Problem requirements = For each line in the data that includes "butt", make a copy.

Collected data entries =
::::

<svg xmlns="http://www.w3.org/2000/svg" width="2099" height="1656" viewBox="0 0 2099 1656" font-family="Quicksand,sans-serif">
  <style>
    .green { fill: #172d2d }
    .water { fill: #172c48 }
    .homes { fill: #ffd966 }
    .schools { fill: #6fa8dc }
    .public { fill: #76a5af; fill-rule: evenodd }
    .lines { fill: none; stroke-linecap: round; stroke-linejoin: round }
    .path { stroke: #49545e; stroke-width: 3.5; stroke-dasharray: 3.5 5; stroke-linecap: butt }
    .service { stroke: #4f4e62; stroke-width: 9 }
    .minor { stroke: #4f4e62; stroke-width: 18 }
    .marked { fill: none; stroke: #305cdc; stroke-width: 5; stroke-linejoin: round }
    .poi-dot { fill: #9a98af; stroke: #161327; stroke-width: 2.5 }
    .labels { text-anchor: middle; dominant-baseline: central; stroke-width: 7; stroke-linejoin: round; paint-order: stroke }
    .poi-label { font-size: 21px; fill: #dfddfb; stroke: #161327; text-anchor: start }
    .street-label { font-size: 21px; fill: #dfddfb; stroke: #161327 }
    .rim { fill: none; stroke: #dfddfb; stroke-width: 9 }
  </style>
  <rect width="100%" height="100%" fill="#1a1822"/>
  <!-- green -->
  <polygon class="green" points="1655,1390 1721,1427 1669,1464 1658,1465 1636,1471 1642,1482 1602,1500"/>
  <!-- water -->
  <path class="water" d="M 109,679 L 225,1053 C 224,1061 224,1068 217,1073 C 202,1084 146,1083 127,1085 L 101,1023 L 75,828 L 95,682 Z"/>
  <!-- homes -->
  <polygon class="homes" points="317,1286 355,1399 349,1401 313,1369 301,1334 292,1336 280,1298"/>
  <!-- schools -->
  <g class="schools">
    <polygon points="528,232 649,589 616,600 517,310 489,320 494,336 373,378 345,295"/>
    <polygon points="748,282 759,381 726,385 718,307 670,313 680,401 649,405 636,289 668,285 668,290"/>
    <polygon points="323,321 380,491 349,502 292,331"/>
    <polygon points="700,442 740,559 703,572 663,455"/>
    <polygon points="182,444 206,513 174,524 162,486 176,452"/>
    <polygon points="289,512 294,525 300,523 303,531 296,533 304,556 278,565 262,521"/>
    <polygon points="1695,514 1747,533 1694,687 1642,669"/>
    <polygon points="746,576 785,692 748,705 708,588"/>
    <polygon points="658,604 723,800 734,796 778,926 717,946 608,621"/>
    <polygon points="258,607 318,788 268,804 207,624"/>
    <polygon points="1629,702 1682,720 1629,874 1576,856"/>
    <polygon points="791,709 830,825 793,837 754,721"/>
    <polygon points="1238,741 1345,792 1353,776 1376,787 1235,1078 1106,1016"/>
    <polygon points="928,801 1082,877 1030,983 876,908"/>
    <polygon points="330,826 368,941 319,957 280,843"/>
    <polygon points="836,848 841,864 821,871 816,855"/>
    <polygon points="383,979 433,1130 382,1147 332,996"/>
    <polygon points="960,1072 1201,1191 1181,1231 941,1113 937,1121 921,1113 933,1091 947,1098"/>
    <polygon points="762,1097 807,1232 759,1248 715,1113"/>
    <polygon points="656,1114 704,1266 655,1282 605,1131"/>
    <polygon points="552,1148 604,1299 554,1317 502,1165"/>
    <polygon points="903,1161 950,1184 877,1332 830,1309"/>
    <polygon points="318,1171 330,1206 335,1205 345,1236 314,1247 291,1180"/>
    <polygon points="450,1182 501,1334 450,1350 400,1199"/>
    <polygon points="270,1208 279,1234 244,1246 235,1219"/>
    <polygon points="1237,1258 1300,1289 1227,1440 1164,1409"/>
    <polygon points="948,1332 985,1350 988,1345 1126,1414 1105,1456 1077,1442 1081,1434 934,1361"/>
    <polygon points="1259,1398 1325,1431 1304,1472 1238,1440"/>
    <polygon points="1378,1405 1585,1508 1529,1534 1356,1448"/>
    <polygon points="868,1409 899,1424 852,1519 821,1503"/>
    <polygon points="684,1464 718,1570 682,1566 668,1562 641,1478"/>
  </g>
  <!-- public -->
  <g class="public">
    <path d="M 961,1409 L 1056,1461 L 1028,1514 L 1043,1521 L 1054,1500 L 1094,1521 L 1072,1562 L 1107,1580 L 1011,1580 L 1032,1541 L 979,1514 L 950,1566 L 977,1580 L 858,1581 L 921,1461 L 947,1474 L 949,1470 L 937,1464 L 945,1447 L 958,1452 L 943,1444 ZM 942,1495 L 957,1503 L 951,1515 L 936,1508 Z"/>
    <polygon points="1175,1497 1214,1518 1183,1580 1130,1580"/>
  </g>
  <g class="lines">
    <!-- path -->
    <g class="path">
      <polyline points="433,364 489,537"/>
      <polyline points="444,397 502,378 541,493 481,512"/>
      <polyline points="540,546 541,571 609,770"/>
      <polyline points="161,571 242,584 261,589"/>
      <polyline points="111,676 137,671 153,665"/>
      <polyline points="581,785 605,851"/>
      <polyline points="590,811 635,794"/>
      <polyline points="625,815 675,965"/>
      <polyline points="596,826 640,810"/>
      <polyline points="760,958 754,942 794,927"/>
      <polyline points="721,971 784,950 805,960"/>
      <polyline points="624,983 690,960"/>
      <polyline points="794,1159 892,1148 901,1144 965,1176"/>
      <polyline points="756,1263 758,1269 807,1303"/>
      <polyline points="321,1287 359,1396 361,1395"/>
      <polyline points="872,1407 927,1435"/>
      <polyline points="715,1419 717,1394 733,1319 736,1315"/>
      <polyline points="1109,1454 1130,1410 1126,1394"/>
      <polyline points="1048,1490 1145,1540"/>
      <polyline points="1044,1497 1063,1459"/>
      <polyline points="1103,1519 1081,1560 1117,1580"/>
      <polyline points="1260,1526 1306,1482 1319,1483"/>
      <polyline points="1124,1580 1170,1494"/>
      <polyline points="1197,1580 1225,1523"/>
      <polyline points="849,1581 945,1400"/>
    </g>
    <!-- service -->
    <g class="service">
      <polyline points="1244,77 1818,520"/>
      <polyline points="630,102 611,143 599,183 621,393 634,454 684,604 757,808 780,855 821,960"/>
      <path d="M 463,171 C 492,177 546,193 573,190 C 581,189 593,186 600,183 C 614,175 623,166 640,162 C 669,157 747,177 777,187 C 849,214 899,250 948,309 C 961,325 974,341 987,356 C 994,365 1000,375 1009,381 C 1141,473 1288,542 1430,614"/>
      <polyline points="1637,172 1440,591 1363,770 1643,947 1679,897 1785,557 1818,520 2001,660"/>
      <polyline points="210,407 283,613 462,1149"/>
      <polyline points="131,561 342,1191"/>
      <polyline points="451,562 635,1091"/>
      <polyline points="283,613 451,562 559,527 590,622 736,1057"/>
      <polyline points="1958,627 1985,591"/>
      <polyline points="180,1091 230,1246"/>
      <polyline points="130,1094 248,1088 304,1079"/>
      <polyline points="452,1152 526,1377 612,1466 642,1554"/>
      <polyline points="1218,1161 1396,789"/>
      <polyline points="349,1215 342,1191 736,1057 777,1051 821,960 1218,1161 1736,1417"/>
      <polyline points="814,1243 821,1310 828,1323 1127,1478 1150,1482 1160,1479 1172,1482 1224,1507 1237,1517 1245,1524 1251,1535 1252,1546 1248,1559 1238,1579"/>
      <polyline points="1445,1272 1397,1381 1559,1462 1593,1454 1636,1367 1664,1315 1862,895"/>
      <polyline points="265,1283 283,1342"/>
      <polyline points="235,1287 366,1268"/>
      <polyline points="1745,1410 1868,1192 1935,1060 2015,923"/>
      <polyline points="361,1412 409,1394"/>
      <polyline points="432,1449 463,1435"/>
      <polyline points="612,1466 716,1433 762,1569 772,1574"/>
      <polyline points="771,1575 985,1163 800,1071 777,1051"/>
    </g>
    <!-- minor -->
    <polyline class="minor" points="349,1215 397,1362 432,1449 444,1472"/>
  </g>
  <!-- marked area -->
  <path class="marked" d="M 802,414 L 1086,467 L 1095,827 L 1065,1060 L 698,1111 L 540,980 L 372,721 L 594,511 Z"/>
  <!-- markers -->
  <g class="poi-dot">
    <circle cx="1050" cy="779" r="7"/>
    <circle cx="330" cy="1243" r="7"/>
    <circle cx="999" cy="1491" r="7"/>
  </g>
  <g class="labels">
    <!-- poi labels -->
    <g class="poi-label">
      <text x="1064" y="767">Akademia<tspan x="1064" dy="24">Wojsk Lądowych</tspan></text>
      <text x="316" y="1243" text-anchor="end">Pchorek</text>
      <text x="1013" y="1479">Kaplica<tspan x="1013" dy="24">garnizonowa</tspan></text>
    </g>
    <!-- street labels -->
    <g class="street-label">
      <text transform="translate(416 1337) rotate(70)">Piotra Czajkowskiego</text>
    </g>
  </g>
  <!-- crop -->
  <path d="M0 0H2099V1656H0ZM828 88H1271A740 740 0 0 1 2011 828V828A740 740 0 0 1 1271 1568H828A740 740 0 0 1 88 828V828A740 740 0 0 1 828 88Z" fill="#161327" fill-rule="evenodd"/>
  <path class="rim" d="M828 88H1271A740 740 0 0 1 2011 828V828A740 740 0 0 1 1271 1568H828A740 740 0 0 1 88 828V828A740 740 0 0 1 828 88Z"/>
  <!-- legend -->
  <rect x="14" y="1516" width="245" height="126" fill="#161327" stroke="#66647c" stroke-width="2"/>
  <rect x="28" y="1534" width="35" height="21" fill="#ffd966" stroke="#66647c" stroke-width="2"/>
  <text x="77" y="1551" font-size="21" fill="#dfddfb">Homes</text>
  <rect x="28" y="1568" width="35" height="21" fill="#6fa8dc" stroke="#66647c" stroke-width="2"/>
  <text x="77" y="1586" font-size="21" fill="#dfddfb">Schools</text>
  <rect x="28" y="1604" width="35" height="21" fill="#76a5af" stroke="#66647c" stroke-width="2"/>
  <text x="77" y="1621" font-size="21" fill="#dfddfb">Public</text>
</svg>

::::

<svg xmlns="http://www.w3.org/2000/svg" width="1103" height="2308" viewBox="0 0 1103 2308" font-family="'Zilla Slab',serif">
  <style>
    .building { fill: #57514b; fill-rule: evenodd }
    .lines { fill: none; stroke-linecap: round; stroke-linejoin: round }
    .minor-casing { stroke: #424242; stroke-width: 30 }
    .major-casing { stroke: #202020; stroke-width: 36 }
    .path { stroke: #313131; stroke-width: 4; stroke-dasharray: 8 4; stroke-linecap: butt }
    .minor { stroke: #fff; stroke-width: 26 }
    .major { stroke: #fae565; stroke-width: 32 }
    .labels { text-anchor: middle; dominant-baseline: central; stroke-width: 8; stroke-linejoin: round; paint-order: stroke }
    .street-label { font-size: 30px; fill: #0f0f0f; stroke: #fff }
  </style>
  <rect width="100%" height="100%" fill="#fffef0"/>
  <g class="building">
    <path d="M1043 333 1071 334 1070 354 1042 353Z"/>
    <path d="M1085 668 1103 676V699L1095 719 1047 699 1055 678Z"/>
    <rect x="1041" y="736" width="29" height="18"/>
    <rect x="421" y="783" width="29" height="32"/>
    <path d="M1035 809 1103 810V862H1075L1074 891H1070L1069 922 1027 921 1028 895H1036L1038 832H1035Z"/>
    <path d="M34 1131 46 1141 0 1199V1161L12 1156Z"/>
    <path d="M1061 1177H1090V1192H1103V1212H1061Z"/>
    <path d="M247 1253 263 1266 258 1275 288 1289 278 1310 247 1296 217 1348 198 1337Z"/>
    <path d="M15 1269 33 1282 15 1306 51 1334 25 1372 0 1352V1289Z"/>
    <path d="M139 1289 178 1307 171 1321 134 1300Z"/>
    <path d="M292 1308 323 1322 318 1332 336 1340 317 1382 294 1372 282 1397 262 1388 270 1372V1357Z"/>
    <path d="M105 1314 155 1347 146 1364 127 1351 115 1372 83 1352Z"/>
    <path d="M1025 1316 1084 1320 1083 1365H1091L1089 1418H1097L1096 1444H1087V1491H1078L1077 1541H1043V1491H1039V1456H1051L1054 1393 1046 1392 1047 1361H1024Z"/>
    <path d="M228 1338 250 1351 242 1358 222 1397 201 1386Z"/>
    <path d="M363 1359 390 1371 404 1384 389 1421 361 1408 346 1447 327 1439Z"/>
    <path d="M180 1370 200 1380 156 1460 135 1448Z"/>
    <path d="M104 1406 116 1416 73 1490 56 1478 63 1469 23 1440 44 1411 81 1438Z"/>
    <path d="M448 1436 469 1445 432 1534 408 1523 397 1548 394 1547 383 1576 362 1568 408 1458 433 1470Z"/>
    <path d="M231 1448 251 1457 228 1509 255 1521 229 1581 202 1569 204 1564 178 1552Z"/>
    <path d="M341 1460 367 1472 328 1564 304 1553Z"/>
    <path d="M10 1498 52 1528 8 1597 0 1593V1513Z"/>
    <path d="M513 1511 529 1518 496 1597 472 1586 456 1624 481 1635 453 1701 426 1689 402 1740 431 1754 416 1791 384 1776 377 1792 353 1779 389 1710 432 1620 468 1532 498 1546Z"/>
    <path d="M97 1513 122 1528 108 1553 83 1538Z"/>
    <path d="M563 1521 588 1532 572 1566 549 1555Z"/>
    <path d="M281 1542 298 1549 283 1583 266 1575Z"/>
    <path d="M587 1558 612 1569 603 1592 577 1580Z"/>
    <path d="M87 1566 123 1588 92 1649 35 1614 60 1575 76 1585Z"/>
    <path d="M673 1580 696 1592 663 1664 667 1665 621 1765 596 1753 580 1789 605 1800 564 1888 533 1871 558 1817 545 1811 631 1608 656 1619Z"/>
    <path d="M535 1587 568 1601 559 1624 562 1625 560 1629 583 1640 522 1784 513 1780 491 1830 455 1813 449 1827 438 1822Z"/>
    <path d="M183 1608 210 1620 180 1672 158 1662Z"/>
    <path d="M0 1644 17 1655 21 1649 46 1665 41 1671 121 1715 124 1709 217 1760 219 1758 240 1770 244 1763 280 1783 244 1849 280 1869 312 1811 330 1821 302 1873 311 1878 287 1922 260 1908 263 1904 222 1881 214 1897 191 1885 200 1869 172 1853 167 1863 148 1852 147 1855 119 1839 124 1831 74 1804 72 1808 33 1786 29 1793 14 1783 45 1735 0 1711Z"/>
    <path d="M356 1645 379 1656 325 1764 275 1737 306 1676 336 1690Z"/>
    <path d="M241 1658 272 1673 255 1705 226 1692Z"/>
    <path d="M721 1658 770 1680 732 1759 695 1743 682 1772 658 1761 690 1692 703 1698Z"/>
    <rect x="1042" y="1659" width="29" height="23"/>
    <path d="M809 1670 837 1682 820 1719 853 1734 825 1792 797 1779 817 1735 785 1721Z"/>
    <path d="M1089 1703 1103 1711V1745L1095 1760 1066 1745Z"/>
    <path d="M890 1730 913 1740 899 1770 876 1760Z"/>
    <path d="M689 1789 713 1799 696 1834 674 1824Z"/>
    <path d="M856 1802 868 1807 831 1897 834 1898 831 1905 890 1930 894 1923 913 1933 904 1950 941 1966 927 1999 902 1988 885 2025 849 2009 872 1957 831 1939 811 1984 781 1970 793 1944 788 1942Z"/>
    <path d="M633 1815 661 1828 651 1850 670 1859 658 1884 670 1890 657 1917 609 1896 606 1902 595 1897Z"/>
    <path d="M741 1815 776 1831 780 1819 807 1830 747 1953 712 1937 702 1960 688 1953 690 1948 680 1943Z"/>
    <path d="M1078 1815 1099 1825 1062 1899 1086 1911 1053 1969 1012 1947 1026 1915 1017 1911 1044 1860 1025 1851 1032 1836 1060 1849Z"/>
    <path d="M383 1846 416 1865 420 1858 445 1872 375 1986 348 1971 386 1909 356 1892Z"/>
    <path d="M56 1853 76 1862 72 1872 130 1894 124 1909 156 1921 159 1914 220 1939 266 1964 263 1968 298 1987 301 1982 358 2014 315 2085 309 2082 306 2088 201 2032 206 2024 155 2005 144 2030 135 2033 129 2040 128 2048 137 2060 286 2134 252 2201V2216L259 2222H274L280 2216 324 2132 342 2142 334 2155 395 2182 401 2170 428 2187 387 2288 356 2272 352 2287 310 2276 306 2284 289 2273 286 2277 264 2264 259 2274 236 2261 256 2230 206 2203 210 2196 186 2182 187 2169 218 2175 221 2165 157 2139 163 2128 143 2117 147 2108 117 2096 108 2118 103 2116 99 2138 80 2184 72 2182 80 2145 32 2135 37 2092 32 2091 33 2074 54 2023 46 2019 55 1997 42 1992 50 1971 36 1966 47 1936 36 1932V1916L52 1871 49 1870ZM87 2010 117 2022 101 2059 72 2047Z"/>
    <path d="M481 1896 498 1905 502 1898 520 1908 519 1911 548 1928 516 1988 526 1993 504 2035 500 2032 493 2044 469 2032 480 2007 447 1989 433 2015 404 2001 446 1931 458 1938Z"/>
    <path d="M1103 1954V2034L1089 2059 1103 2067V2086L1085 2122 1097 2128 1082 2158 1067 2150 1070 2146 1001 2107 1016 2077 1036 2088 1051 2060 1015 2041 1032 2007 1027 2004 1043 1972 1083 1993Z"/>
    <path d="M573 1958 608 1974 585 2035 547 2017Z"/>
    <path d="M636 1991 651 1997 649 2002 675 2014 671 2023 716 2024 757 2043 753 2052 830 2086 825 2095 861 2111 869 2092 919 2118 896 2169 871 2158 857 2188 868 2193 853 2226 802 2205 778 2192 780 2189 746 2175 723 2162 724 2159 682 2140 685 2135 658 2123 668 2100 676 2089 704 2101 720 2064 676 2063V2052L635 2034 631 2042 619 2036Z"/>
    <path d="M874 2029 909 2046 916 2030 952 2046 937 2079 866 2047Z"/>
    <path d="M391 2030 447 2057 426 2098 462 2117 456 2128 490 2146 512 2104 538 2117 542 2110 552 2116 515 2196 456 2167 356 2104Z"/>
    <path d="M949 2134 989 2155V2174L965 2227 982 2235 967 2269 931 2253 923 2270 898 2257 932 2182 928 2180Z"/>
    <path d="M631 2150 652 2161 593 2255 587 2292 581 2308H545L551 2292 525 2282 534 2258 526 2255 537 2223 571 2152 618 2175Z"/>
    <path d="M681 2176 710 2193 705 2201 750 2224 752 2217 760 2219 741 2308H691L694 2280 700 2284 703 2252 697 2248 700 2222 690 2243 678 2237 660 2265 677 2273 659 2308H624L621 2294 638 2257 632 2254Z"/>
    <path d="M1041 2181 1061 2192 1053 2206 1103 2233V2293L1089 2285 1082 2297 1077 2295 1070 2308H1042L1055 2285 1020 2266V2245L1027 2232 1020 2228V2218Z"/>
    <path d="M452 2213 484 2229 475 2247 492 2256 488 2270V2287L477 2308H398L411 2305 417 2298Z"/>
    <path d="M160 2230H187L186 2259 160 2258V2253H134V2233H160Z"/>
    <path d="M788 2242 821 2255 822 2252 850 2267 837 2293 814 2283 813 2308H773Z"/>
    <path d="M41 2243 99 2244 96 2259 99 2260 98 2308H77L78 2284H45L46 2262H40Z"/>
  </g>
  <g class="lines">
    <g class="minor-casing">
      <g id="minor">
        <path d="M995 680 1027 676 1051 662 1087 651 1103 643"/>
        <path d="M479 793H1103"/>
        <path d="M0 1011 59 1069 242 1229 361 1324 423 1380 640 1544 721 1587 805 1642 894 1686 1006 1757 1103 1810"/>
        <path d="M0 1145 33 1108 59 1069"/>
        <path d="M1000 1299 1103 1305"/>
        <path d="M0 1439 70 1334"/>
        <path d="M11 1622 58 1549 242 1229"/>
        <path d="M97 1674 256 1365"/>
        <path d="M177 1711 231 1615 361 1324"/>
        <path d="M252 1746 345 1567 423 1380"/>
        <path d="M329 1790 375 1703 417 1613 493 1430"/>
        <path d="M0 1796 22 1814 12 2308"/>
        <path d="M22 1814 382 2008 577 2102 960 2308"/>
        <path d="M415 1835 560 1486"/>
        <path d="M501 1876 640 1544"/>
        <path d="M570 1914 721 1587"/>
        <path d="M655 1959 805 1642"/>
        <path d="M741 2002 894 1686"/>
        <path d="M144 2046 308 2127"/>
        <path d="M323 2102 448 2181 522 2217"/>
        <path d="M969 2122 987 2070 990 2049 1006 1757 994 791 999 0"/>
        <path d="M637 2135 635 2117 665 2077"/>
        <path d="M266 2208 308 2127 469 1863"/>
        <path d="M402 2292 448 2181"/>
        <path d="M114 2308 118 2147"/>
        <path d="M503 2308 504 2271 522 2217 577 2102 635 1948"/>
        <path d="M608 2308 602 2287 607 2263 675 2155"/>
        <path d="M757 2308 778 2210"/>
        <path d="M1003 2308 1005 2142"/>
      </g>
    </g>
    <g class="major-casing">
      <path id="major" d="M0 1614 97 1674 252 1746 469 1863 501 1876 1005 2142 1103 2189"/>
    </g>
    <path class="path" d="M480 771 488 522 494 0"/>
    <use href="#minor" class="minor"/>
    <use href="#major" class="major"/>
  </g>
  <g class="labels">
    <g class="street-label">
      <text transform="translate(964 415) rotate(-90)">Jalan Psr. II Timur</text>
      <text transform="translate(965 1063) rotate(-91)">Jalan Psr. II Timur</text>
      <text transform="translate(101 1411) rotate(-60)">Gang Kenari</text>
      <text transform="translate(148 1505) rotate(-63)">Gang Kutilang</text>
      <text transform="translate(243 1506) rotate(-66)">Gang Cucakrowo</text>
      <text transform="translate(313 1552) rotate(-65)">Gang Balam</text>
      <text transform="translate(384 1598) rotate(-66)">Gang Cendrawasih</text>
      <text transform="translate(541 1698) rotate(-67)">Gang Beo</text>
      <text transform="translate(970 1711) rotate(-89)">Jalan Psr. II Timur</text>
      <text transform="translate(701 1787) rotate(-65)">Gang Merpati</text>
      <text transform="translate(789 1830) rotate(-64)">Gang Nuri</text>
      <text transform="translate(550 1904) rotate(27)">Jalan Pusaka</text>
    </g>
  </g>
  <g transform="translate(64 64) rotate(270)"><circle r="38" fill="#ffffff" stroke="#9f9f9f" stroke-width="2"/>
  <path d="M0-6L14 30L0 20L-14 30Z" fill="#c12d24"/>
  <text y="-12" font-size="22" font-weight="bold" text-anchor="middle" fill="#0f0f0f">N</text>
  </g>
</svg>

::::

Response to the task =
    .path { stroke: #49545e; stroke-width: 3.5; stroke-dasharray: 3.5 5; stroke-linecap: butt }
    .path { stroke: #313131; stroke-width: 4; stroke-dasharray: 8 4; stroke-linecap: butt }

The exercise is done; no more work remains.